In diesem Sinne, meine Damen und Herren, hoffe ich, dass Sie hier heute ein einhelliges Votum zu diesem Antrag abgeben und die Landesregierung und die Hochschulen weiterhin dabei unterstützen, ihre Rechte durchzusetzen. Wir jedenfalls werden es tun. Die Gelder für die Rechtsstreite stehen bereit. Die Fachhochschule Stralsund wird dafür nicht einen Cent bezahlen und hoffentlich weltberühmt werden.
Weil es hier darum geht, den Stellen, die gerade die Wirksamkeit und Geltung des Gesetzes infrage stellen, vonseiten des Parlamentes zu zeigen, dass dieses Parlament an seiner Rechtsauffassung festhält, an seinem Landeshochschulgesetz festhält und bereit ist, auch im Rechtsstreit mit anderen Ebenen und Institutionen dieses Recht und die Meinungsbildung des Parlamentes zu verteidigen.
Ich glaube schon, dass genau dies ein Punkt ist, der würdig ist und rechtfertigt, dass dieses Parlament sich noch mal klar dazu bekennt, damit zum Beispiel die FAZ auch in der nächsten Woche dieses Parlament loben kann. Ich gehe davon aus, dass das wieder passieren wird. – Ich danke Ihnen für die Aufmerksamkeit.

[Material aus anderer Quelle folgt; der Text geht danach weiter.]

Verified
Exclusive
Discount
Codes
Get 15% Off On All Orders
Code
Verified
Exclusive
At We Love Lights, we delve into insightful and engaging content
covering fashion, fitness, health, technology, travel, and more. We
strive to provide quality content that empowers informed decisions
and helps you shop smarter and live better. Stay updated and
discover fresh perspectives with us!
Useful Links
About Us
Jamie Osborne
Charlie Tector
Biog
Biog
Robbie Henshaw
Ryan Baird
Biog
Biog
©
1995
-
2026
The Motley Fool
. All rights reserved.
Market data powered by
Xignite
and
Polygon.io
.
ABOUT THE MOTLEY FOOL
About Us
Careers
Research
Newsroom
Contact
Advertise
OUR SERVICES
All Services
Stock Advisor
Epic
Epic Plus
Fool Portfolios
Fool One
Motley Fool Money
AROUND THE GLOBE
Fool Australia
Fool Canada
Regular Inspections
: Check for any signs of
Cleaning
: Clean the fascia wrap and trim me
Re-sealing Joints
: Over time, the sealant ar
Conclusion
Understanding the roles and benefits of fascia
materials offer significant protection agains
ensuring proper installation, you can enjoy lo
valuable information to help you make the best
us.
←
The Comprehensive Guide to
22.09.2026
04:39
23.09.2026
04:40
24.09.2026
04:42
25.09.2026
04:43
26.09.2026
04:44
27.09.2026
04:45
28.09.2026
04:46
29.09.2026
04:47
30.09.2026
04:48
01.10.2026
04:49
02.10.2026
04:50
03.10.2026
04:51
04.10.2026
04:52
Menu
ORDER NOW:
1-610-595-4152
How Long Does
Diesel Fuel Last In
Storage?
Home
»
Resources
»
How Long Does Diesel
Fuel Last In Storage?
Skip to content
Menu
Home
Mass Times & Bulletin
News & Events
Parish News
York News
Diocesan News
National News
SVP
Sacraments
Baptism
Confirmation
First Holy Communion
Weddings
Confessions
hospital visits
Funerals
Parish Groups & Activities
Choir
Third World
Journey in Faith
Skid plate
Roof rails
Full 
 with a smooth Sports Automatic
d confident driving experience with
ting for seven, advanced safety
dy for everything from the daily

(Beifall vonseiten der Fraktionen der SPD und CDU – Peter Ritter, DIE LINKE: Dann wäre ich auf die Argumentation gespannt, wenn die Oppositionsfraktionen einen solchen Antrag gestellt hätten. Da müssen Sie selber lachen, Herr Minister – nur fürs Protokoll.)
Sehr geehrte Frau Präsidentin! Sehr verehrte Damen und Herren! Ich möchte auch gleich auf den Punkt kommen und will nicht um den heißen Brei herumreden.
Es wird festgestellt, dass sowohl SPD als auch CDU offensichtlich auch bei diesem Thema nicht an einer Zusammenarbeit mit den demokratischen Fraktionen interessiert sind.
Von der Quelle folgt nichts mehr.